Q.13 Among the following, the structure representing histidine is

Correct answer

The correct structure representing histidine is option (C), which shows an imidazole ring attached via a –CH₂– group to the α‑carbon bearing the protonated amino group and the deprotonated carboxylate group, i.e., the usual zwitterionic form of histidine at physiological pH.

Introduction

Multiple‑choice questions on amino acid structures often test recognition of side chains and ionic states at physiological pH, and histidine is a favourite because of its imidazole ring and ability to exist in several protonation states. Understanding the histidine structure representing histidine in zwitterionic form helps in biochemistry, enzyme mechanism questions, and CSIR‑NET level examinations.

Core features of histidine structure

• Histidine has the side chain –CH₂–imidazole, meaning the imidazole ring is separated from the α‑carbon by one methylene carbon.
• At physiological pH, histidine is usually drawn as a zwitterion: H₃N⁺–CH(COO⁻)–CH₂–imidazole, where the amino group is protonated and the carboxyl group is deprotonated.
• The imidazole ring contains two nitrogens (one pyridine‑like, one pyrrole‑like), and in the neutral side chain only one N is protonated; extra protonation gives an imidazolium cation but that is not the common zwitterionic form used for standard amino acid structures.

Detailed analysis of each option

Option A

In option A, the α‑carbon correctly carries the NH₃⁺ and COO⁻ groups, but the side chain ring appears directly attached to the α‑carbon without the intervening –CH₂– group.

This eliminates A, because histidine must have a β‑carbon (–CH₂–) between the α‑carbon and the imidazole ring, whereas option A shows the ring bonded straight to the α‑carbon.

Option B

Option B again shows the amino acid in zwitterionic form, but the imidazole ring appears incorrectly oriented so that both ring nitrogens are in positions inconsistent with the standard histidine connectivity relative to the side‑chain carbon.

More importantly, the side chain seems to lack the proper –CH₂– linkage or misplaces it within the ring, so this structure no longer matches the known histidine skeleton and must be rejected.

Option C (correct)

Option C displays H₃N⁺–CH(COO⁻)–CH₂– followed by an imidazole ring in which one nitrogen is protonated and the other is neutral, matching the classic textbook structure of histidine at physiological pH.

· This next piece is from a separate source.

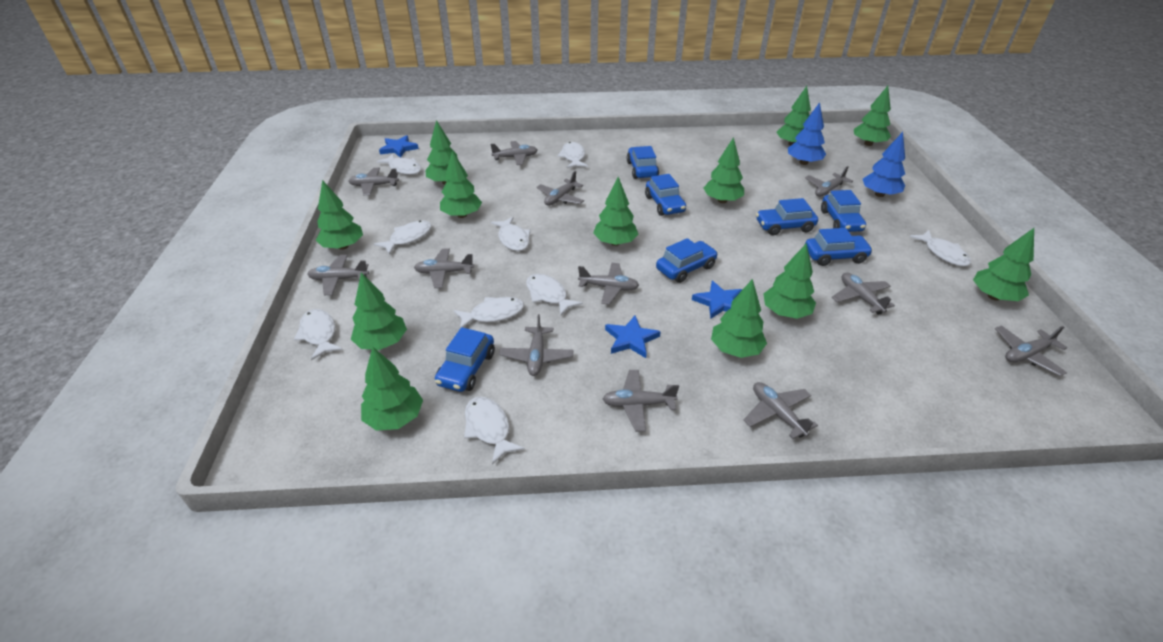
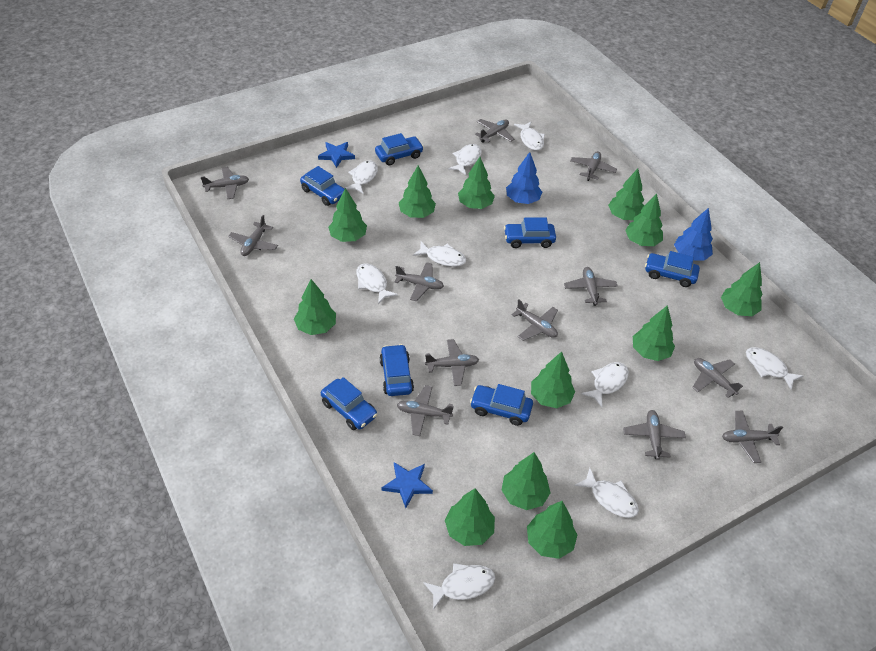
blue star: [379,135,419,158] [605,316,661,358] [692,281,742,319] = 3 -> [318,142,355,168] [382,462,433,508] = 2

The presence of a single –CH₂– group between the α‑carbon and the imidazole ring, together with correct arrangement of the two ring nitrogens, makes C the only structure accurately representing histidine.

Option D

Option D shows an imidazole ring further substituted so that the side chain length or point of attachment is incorrect, effectively changing the amino acid into a different imidazole‑containing derivative rather than histidine.

In addition, the pattern of protonation on the ring nitrogens does not correspond to the major histidine zwitterion normally depicted, so D cannot be accepted as the structure representing histidine.

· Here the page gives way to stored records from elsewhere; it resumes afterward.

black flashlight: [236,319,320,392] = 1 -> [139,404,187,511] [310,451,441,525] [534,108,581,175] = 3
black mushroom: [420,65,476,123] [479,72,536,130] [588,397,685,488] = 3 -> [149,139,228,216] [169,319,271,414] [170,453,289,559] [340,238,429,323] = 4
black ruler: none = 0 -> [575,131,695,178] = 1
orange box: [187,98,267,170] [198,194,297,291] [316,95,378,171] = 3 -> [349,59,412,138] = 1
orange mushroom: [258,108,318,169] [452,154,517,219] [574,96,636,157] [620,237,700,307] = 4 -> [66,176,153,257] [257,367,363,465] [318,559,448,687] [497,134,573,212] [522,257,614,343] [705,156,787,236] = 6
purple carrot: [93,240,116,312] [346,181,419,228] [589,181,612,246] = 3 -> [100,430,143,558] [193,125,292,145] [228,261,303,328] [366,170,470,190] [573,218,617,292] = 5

Key takeaways for similar MCQs

• Always check the correct backbone: NH₃⁺–CH(COO⁻)–.
• Verify the correct side chain length (how many methylenes before the functional group).
• Confirm the correct functional group and typical protonation state at physiological pH (for histidine, an imidazole ring with one –CH₂– spacer).

Using these checkpoints quickly identifies option (C) as the correct histidine structure in such MCQs.